Unlike its predecessors, Kundun and Seven Years In Tibet, the ambitious Windhorse is the first feature about Tibet to actually be filmed on location in Tibet. China's policy of control over the tiny country has been far-reaching enough to prohibit any depiction of Tibet that is in contrast with the official party line, which demands Tibetans seem at peace with their subjugation by Chinese rule. Also unlike its predecessors, Windhorse's focus is less on the Dalai Lama than on the contemporary conflicts of a family whose spiritual and domestic life is overseen and policed by the Chinese government.

China's disapproval and attempt to halt international distribution of Kundun was well publicized, and conversely, the struggle to get Windhorse made is complex enough to warrant a documentary all its own. Acclaimed documentary director Paul Wagner has managed to coax credible performances out of his cast, most of whom were novices to acting, and some of whom go unaccredited because of the danger risked in appearing in a film which dramatically exposes the relentless persecution and oppression of the Tibetan people by the Chinese government.

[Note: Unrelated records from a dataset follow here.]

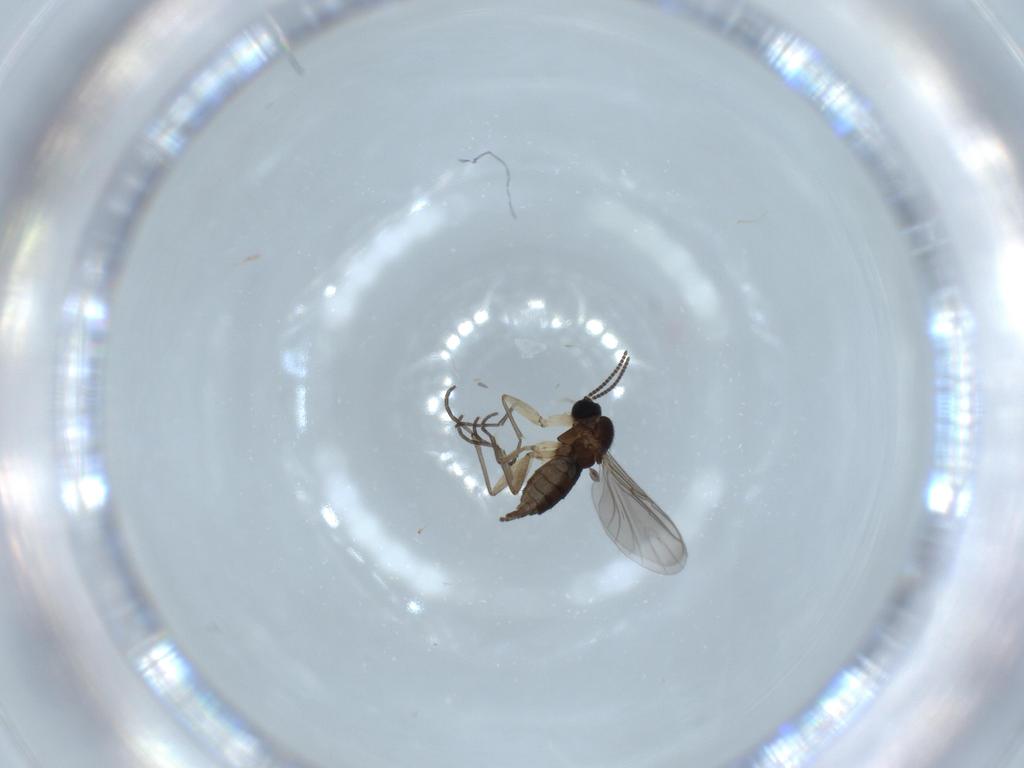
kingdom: Animalia
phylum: Arthropoda
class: Insecta
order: Diptera
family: Sciaridae
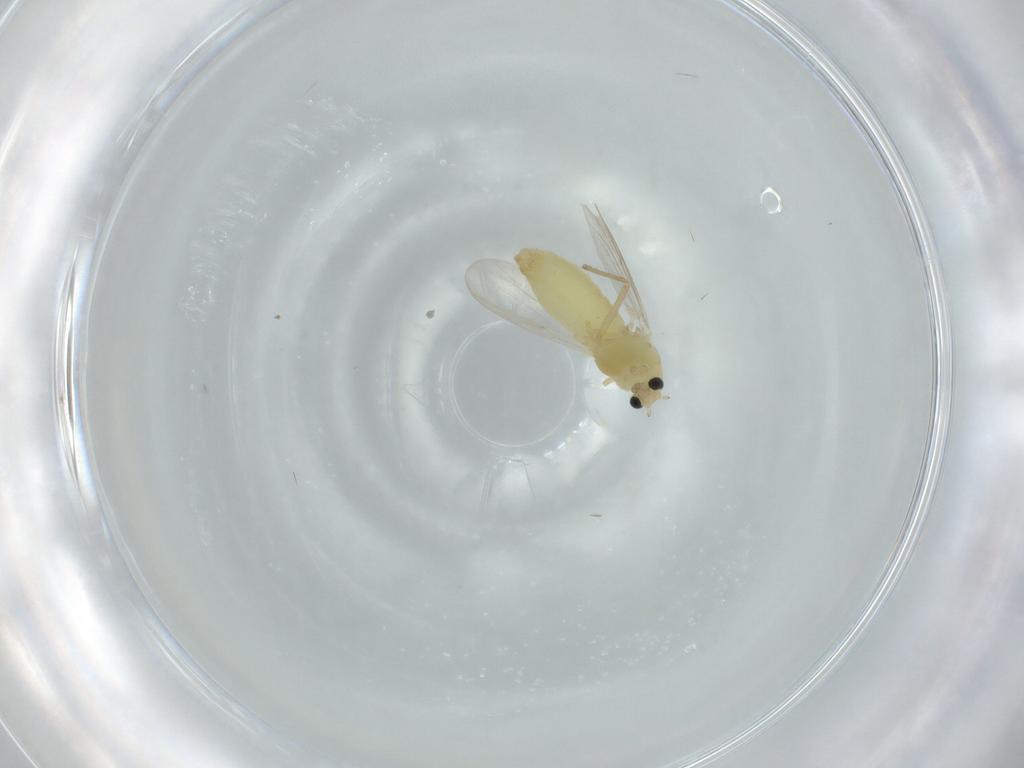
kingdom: Animalia
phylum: Arthropoda
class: Insecta
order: Diptera
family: Chironomidae
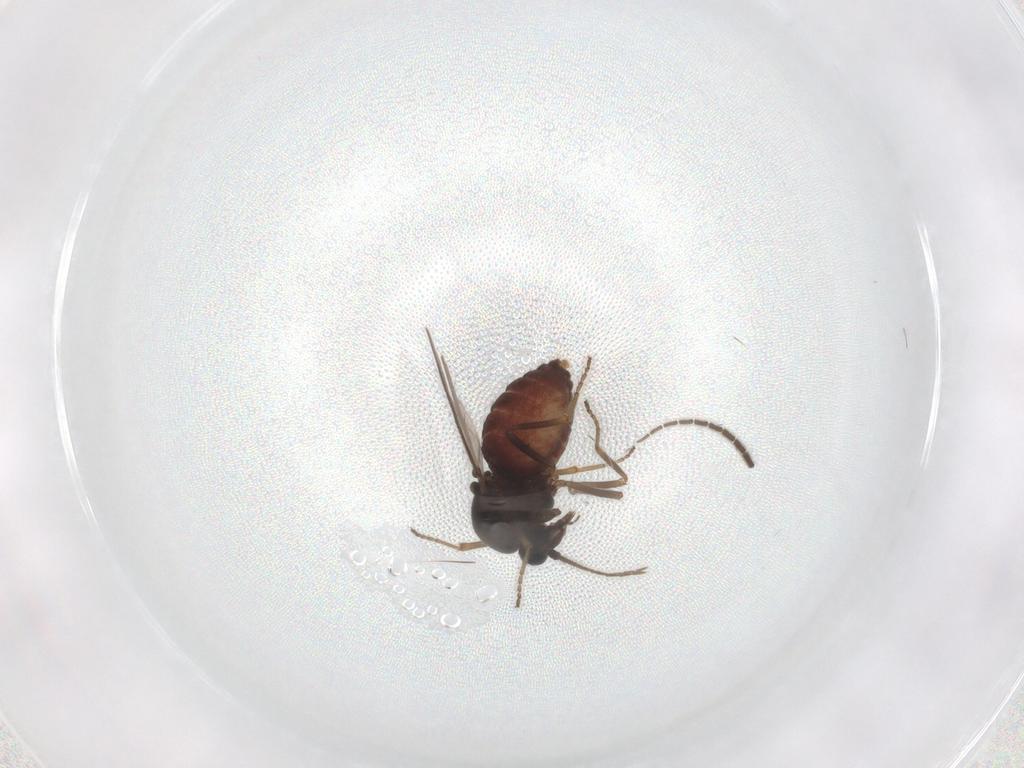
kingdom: Animalia
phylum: Arthropoda
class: Insecta
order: Diptera
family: Ceratopogonidae
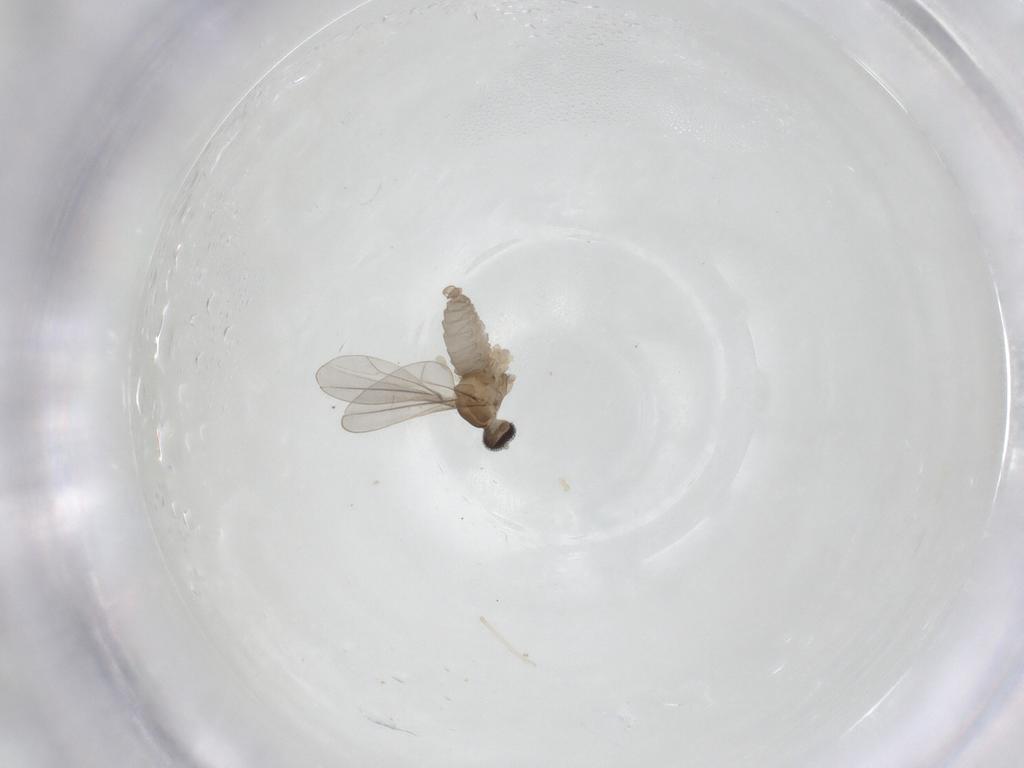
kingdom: Animalia
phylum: Arthropoda
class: Insecta
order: Diptera
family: Cecidomyiidae
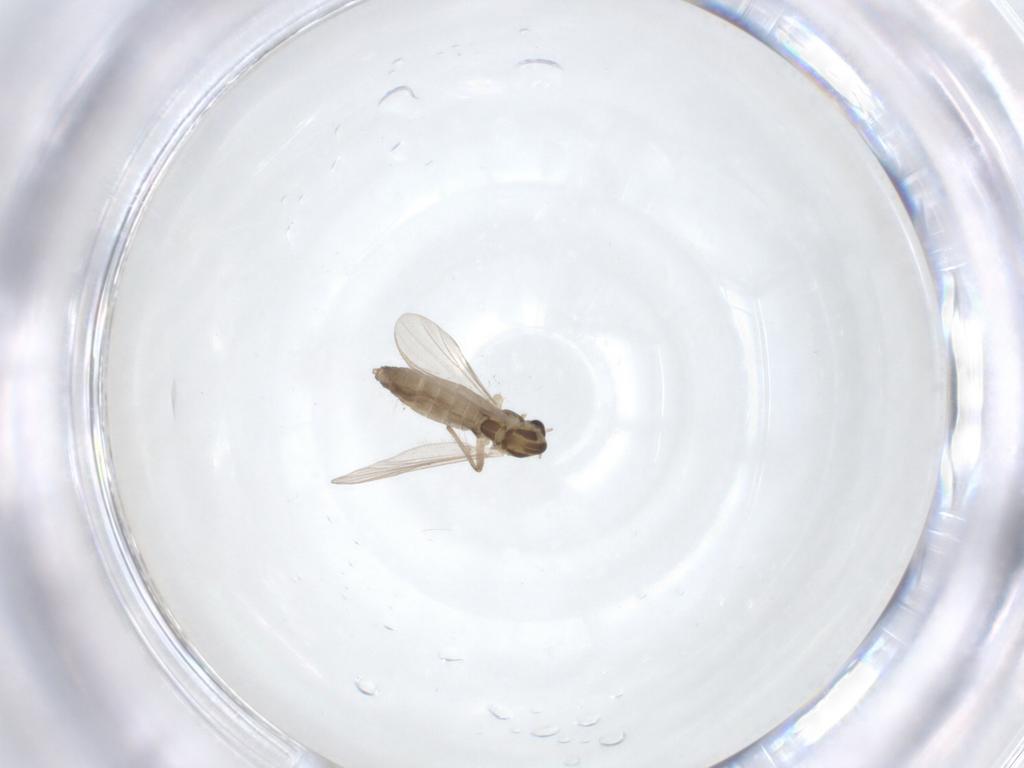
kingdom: Animalia
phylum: Arthropoda
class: Insecta
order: Diptera
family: Chironomidae
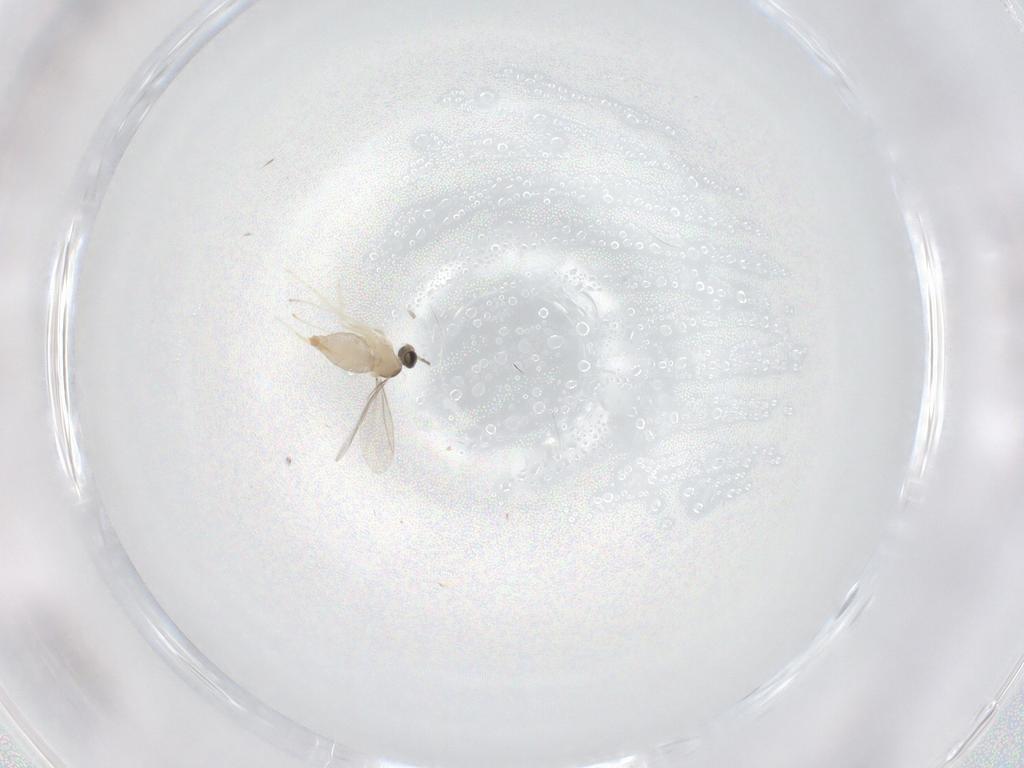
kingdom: Animalia
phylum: Arthropoda
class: Insecta
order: Diptera
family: Cecidomyiidae
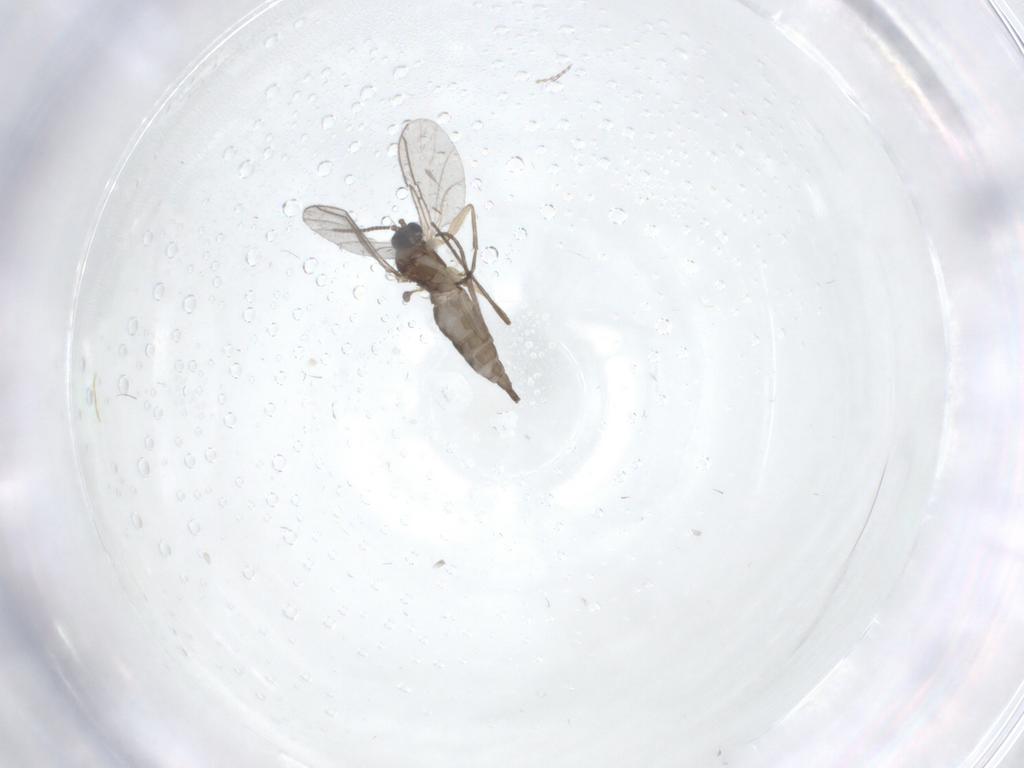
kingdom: Animalia
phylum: Arthropoda
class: Insecta
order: Diptera
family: Cecidomyiidae
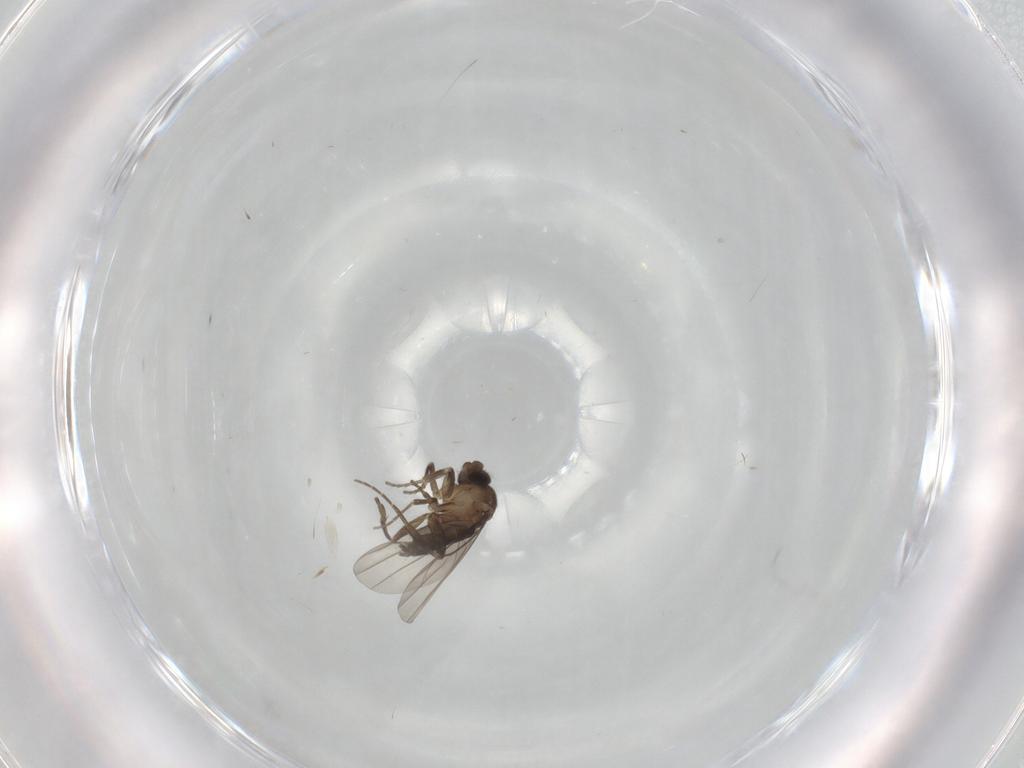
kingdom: Animalia
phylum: Arthropoda
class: Insecta
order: Diptera
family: Phoridae
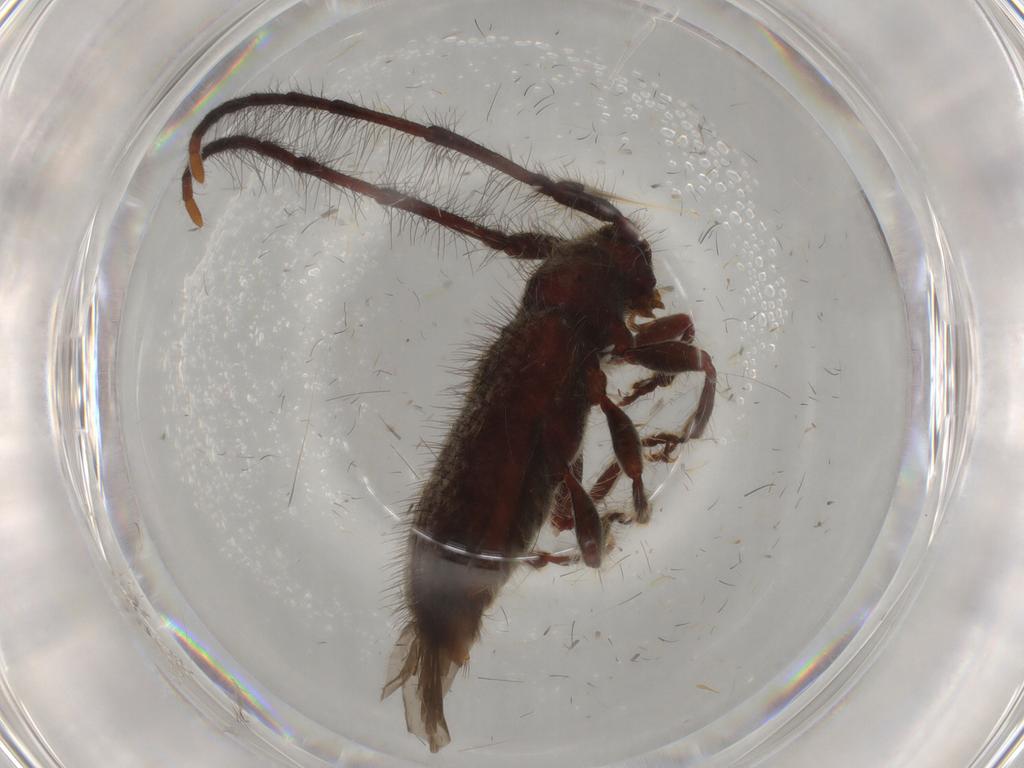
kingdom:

Unfortunately these facts attest to the weight of making the film, not the film itself. Its authenticity is belittled somewhat by its fiction, which although based on actual events feels stereotypical. Only the texture of the print, the unintentional lack of focus in some scenes, the muted light, or the faded border for the last third of the film authenticates a sense of tension that the narrative fails to convey. It's the realism of an artifact created clandestinely, not the story, that gives Windhorse its undeniable power.